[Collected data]
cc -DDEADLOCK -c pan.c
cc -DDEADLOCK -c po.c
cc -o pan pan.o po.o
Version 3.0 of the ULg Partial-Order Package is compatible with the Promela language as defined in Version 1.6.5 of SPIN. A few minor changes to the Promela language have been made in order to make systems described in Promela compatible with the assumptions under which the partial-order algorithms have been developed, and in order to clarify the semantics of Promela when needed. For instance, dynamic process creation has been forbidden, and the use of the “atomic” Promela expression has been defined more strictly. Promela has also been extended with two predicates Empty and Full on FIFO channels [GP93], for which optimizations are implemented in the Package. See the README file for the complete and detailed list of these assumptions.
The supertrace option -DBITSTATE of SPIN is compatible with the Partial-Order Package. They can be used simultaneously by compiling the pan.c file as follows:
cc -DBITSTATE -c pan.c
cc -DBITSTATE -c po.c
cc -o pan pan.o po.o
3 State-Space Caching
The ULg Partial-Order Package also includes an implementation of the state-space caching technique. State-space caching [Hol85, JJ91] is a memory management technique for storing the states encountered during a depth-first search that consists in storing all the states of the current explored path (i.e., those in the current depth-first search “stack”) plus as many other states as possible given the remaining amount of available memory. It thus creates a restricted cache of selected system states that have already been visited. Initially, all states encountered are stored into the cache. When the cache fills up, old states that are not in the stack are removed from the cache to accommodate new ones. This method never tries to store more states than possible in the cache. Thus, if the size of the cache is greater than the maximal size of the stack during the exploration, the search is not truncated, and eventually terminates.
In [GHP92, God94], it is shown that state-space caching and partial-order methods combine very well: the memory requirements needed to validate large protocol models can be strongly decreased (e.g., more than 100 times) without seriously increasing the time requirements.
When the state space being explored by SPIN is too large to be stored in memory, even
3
---
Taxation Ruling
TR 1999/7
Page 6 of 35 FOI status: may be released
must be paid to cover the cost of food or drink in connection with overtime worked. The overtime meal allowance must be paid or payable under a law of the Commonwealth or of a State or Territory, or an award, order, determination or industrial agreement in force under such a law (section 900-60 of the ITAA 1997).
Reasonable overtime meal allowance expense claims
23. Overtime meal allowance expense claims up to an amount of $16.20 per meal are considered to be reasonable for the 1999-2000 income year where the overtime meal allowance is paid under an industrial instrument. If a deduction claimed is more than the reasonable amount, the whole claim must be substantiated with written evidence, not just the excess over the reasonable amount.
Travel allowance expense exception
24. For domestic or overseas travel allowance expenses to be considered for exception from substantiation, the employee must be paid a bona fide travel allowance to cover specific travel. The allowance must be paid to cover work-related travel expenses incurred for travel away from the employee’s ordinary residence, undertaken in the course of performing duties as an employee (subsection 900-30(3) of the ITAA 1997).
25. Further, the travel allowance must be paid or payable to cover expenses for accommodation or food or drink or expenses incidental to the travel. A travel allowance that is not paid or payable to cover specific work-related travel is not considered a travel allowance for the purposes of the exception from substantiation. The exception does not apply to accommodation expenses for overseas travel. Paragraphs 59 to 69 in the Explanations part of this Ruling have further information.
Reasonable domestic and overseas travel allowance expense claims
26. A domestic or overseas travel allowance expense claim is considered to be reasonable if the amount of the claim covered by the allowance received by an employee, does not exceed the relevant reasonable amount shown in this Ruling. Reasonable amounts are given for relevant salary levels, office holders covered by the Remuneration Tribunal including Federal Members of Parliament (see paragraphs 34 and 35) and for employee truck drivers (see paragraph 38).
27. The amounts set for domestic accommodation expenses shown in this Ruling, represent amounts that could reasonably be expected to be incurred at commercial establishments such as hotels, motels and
--
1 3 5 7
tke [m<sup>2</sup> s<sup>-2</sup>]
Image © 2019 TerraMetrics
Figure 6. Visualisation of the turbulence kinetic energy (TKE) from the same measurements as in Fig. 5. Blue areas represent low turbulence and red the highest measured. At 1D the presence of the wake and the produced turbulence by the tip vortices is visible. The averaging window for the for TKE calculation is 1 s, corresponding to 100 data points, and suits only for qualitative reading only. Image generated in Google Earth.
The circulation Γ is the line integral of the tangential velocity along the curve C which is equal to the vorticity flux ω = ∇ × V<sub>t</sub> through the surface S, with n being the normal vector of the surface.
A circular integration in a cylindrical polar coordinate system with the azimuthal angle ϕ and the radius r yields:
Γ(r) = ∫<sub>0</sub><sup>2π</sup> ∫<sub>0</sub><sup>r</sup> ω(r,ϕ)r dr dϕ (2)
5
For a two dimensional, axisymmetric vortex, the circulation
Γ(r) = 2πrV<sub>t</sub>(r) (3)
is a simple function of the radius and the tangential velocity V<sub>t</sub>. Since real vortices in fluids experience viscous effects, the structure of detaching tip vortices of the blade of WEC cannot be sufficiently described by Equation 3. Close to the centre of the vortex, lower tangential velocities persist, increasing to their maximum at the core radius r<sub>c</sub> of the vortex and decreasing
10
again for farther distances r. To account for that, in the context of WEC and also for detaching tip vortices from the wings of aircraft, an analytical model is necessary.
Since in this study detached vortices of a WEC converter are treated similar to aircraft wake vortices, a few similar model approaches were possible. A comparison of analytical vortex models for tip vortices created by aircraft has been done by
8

→ **Exercise**
Copy the entries above exactly, but only from the line holding "must be paid to cover the" through the line holding "Travel allowance expense exception", both included.

→ **Response**
must be paid to cover the cost of food or drink in connection with overtime worked. The overtime meal allowance must be paid or payable under a law of the Commonwealth or of a State or Territory, or an award, order, determination or industrial agreement in force under such a law (section 900-60 of the ITAA 1997).
Reasonable overtime meal allowance expense claims
23. Overtime meal allowance expense claims up to an amount of $16.20 per meal are considered to be reasonable for the 1999-2000 income year where the overtime meal allowance is paid under an industrial instrument. If a deduction claimed is more than the reasonable amount, the whole claim must be substantiated with written evidence, not just the excess over the reasonable amount.
Travel allowance expense exception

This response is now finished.